The Holocaust does undeniably dominate a large swath of the modern Jewish consciousness. To some, this seems extravagant, unnecessary. Even granting the mind-bending enormity of the horror, what good can it do to make evil a touchstone of one's life?

In historical time, in the span of a people that stretches back more than three millennia, the Holocaust is not even yesterday. Not only are there many thousands of survivors still alive, but there are millions of children of survivors, their friends and relatives, whose lives were touched, whose hearts were seared by the stories told and concealed, by relatives they meet, and relatives whom they will never meet, because they fell victim to the Shoah. (Shoah is the traditional Hebrew term for the Holocaust.)

But even were the Shoah not so immediately part of the everyday life of millions of Jews, there is an issue of historical consciousness. Americans are unique in their disregarding of the power of history. We tend to believe that it is possible to live in the now without regard to the enormity of the forces that shaped us.

When Jung wrote that the greatest influence on a child was the unlived life of his parents, he was pointing out that generations are not only influenced, but subtly determined, by what went before. Modern therapy is based on the idea that the repressed memory, the event forgotten, is what molds our psyche. In order to live free, one must gain a certain mastery of the past. We cannot master the past by ignoring it.

Recall the dimension of the Shoah: One-third of the Jewish people died in six years. One-third. Moreover, they died in horrible, brutal, unspeakable ways. And they died because they were Jews. You are a Jew, you are a Christian, you are a Buddhist, you are a Muslim. How very calmly we acknowledge these designations.
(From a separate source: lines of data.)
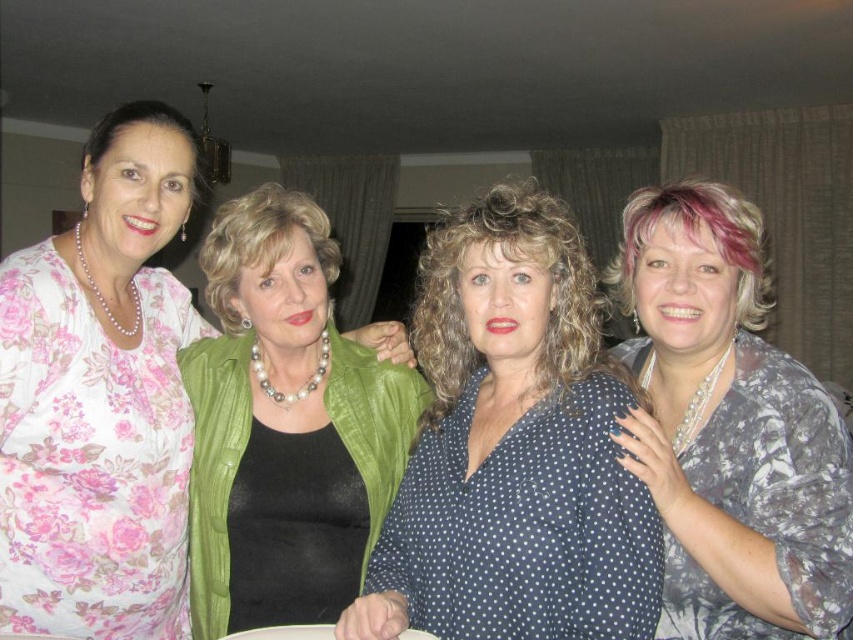
Question: Which object is positioned closest to the printed silk blouse at right?

Choices:
 (A) polka dot blouse at center
 (B) pearl necklace at center
 (C) floral fabric blouse at left

Answer: (A)

Question: Based on their relative distances, which object is nearer to the polka dot blouse at center?

Choices:
 (A) printed silk blouse at right
 (B) floral fabric blouse at left
 (C) pearl necklace at center

Answer: (A)

Question: Does floral fabric blouse at left lie behind printed silk blouse at right?

Choices:
 (A) no
 (B) yes

Answer: (B)

Question: Which object is positioned farthest from the floral fabric blouse at left?

Choices:
 (A) polka dot blouse at center
 (B) pearl necklace at center
 (C) printed silk blouse at right

Answer: (C)

Question: Can you confirm if floral fabric blouse at left is thinner than printed silk blouse at right?

Choices:
 (A) no
 (B) yes

Answer: (B)

Question: Can you confirm if floral fabric blouse at left is positioned to the left of printed silk blouse at right?

Choices:
 (A) yes
 (B) no

Answer: (A)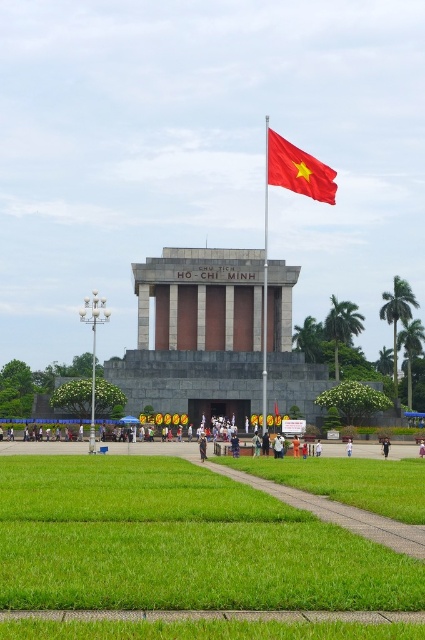
Does green grass at center have a larger size compared to black fabric person at center?

Indeed, green grass at center has a larger size compared to black fabric person at center.

Does green grass at center have a smaller size compared to black fabric person at center?

Incorrect, green grass at center is not smaller in size than black fabric person at center.

Does point (161, 545) come in front of point (206, 449)?

That is True.

At what (x,y) coordinates should I click in order to perform the action: click on green grass at center. Please return your answer as a coordinate pair (x, y). This screenshot has width=425, height=640. Looking at the image, I should click on (178, 541).

Can you confirm if black fabric person at center is positioned below white cotton shirt at center?

Incorrect, black fabric person at center is not positioned below white cotton shirt at center.

Who is more distant from viewer, (201, 451) or (351, 442)?

The point (351, 442) is more distant.

Is point (204, 449) positioned after point (351, 444)?

No, (204, 449) is closer to viewer.

Locate an element on the screen. The image size is (425, 640). black fabric person at center is located at coordinates (203, 445).

Who is more distant from viewer, [283,150] or [385,442]?

Positioned behind is point [283,150].

Is point (331, 168) farther from viewer compared to point (384, 444)?

Yes, point (331, 168) is farther from viewer.

Where is `red fabric flag at upper center`? The height and width of the screenshot is (640, 425). red fabric flag at upper center is located at coordinates (297, 170).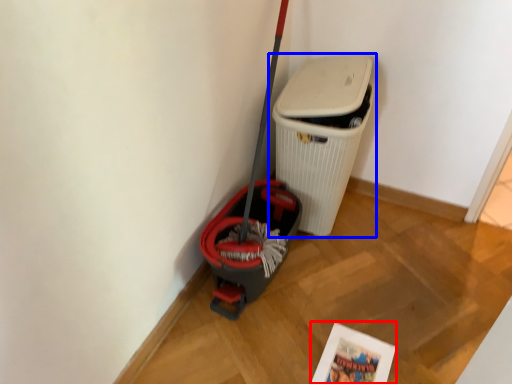
Question: Which object appears closest to the camera in this image, comic book (highlighted by a red box) or waste container (highlighted by a blue box)?

Choices:
 (A) comic book
 (B) waste container

Answer: (A)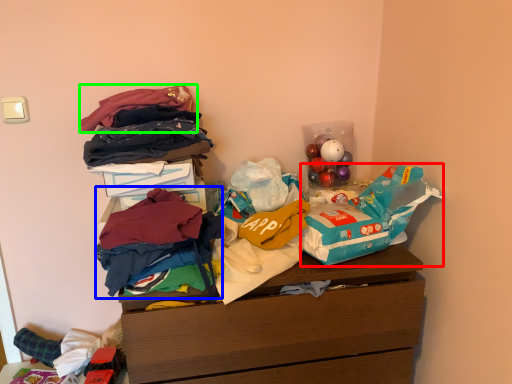
Question: Considering the real-world distances, which object is farthest from grocery bag (highlighted by a red box)? clothing (highlighted by a blue box) or clothing (highlighted by a green box)?

Choices:
 (A) clothing
 (B) clothing

Answer: (B)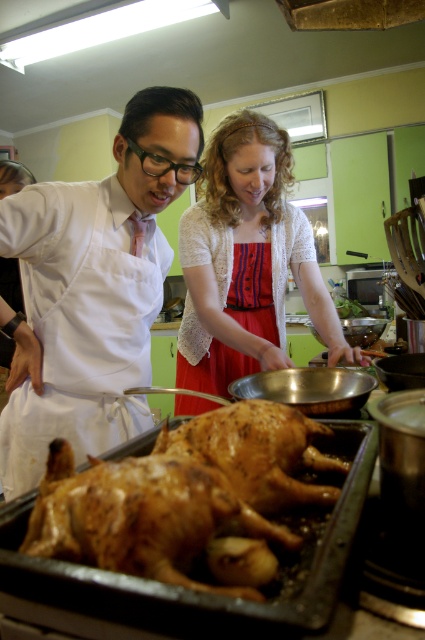
You are a chef who just finished cooking and want to check the status of the golden crispy skin at center and the red lace apron at center. Which one is closer to the viewer?

The red lace apron at center is closer to the viewer since it is positioned over the golden crispy skin at center.

You are a chef wearing a white apron at left and you need to take a photo of the roasted chickens in the roasting pan. Is the camera within your reach?

The white apron at left and camera are 38.52 inches apart. Since the average human arm length is about 27 inches, the camera is out of reach unless you move closer.

You are a chef wearing a white apron at left and need to reach for a recipe book placed near the red satin dress at center. Can you comfortably reach the book without moving your position?

The white apron at left is 13.81 inches away from the red satin dress at center. Since this distance is within typical arm reach, the chef can comfortably reach the recipe book without moving.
But it was not always that way. And it is not that way in many places even today--including a number of places in our own land.

I am not about to recite the long, bitter history of hatred of the Jews. But when a seething hatred, punctuated by humiliation, denunciation, discrimination, and murder, culminates in a mass slaughter, to "get over" the slaughter is not only a disservice to the memory of those who died, it is a historical folly.

Lessons from historical events are notoriously hard to pin down. One of the perils of history is that in the rush to learn from it we often draw the wrong lesson. The Shoah has powerful lessons to teach, some of them indisputable, and on a scale that staggers the soul.

First, it is a lesson in the sheer savagery that exists in the human heart. This seemingly obvious lesson--we are all heirs to innumerable hatreds in history--is reinforced by the realization that the Shoah germinated in what was at the time the most civilized nation in the world: the nation of Goethe and Kant and Schiller. Cultured men, in the traditional sense of the word, dashed babies against brick walls. Do we do better, in our attempt to live wisely, to forget that?

Moreover, the Shoah reinforces the lesson that murderers, even the most vile, get away with it. Yes, Nazi Germany lost, but how many Nazis went to their graves having raised families, lived long lives, and died "with their pales full of milk," to borrow a metaphor from Job?

The Shoah teaches us a vivid lesson about denial. There was some denial by Jews, to be sure--although it was hard to believe one would be the victim of such unprecedented savagery. But there was a truly terrifying denial by those who stood by and let evil sweep over their towns, their (former) friends, their associates, their own souls. And there was denial by an indifferent world, which saw the atrocities and turned its back. These are not lessons we should disregard.

Finally, the Shoah pinpoints the effect of force rightly used. It is a standing rebuke to the pusillanimity of those who believe that nothing is worth fighting for, that a nation should preach love and lay down its arms, and the breast of the terrorist will be soothed thereby. The Shoah teaches, for those who did not know, that evil is real, that it is inside of us, and that every effort must be made, from changing the way we rear our children, to waging battle against those who would destroy the fragile moral balance of the world. We forget that at our peril.

Two thousand years ago, Cicero wrote that to forget the past is to remain forever a child. We live in a complex, dangerous world. We need grown-ups.